Dalla storia della moda italiana degli anni ’50 e della Dolce Vita, uno spunto più che mai attuale. La creazione di uno stile fu un intento comune: il mondo aveva appena visto il termine di una guerra che aveva minato i valori umani e distrutto ogni paese. Con la mostra di moda italiana organizzata da Giovanni Battista Giorgini nel1951, l’arte sartoriale italiana incrocia il cinema e il mondo delle arti e rinasce nel termine “boutique”, quali piccoli laboratori creativi amati dai buyer esteri, che si fanno ambasciatori della moda italiana oltre confine.

Nell’esempio delle Fontana, si possono individuare alcuni punti chiave che potrebbero intendersi precise indicazioni attuali anche per il settore dell’architettura e del design d’interno:

  • i loro abiti avevano alcune caratteristiche inconfondibili: erano conservativi e semplici. Nella Roma della celluloide gli stili e costumi vengono intercalati nella realtà di tutti i giorni;
  • lo studio e l’ideazione di ogni abito è maniacale e sempre orientata ai valori della maison: eleganza e sobrietà;
  • un giovane Renato Balestra, designer dell’azienda, sa sporcarsi le mani: porta infatti i tessuti in magazzino per poter apprendere le loro caratteristiche e differenze ed arricchire così le proprie competenze. In tal modo non vi è alcuna separazione tra testa e mani dell’azienda, assieme al cuore delle sorelle stesse;
  • il celeberrimo modello “Pretino” narra l’unicità dell’Italia, che accoglie al suo interno la Chiesa cattolica ed il Vaticano, ed i suoi valori culturali. E’ unico e famoso proprio per questo;
  • il rapporto tra le Sorelle Fontana ed i loro clienti è molto stretto: nel camerino si custodiscono i segreti di ogni donna e l’abito diventa occasione di confidenze. Il legame umano, amichevole sebbene professionale, fu la vera virtù che seppero conservare;
  • l’atelier aprì le porte al cinema, divenendo set cinematografico. Nessun velo a coprire segreti, dato che il vero cuore dell’azienda, perciò non replicabile, è nell’autenticità dello stile e nelle persone che lo fanno;
  • con l’inizio della guerra vengono indotti dal regime nuovi materiali, quali il rayon, il lanital e l’orbace. L’atelier si rifiuta di utilizzare questi tessuti, grezzi e poveri, guardando invece alla cultura del passato per costruire la nuova moda italiana.

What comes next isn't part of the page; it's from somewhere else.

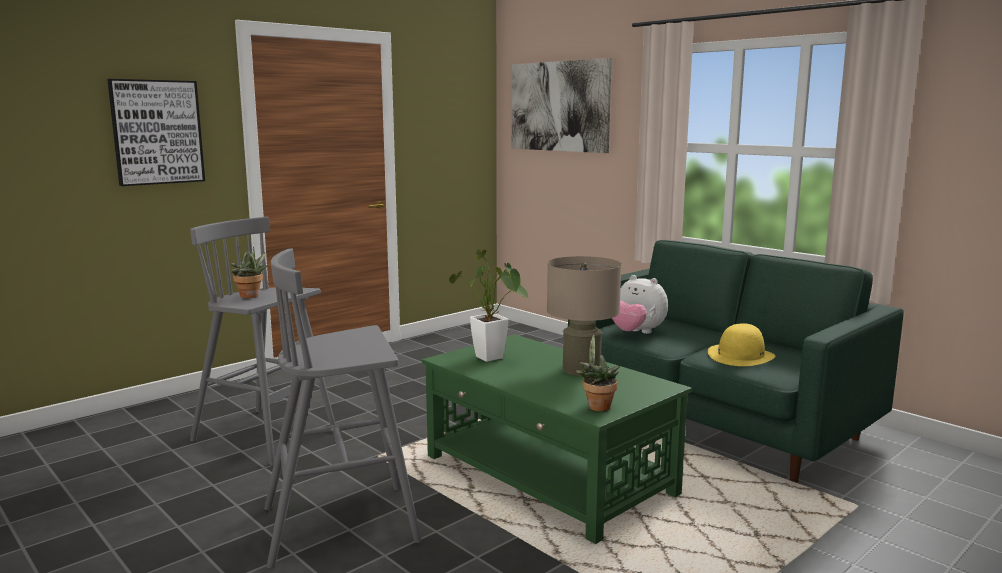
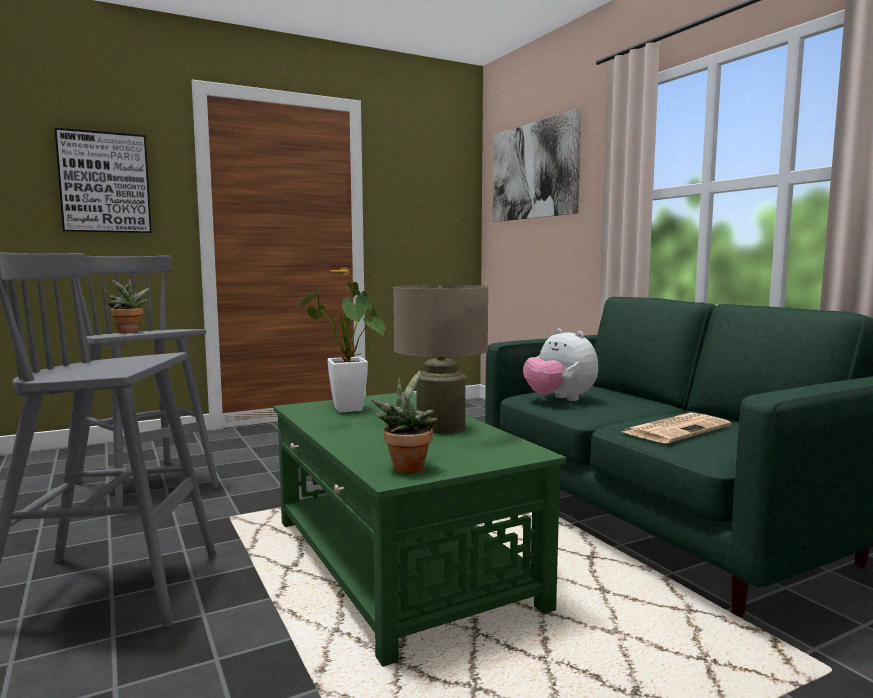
camera: 15 degrees right, 5 degrees down
yellow hat [708,323,775,366] -> newspaper [622,412,731,443]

La storia è determinata da cicli che si ripetono: il nostro presente non è poi così diverso dal periodo del dopoguerra. Stavolta si parla di guerra economica e tecnologica, il globalismo ed i format televisivi sul digitale hanno segnato un impoverimento del riconoscimento rurale ed una conseguente crisi dei valori. I prodotti di casa nel loro design segnalano un minimalismo generalizzato che non tiene conto della personalità del contesto in cui essi vengono prodotti ne tantomeno consumati. Un’ipotesi di ripartenza potrebbe derivare dalla storia della moda italiana, pietra miliare del Made in Italy da almeno un secolo a questa parte.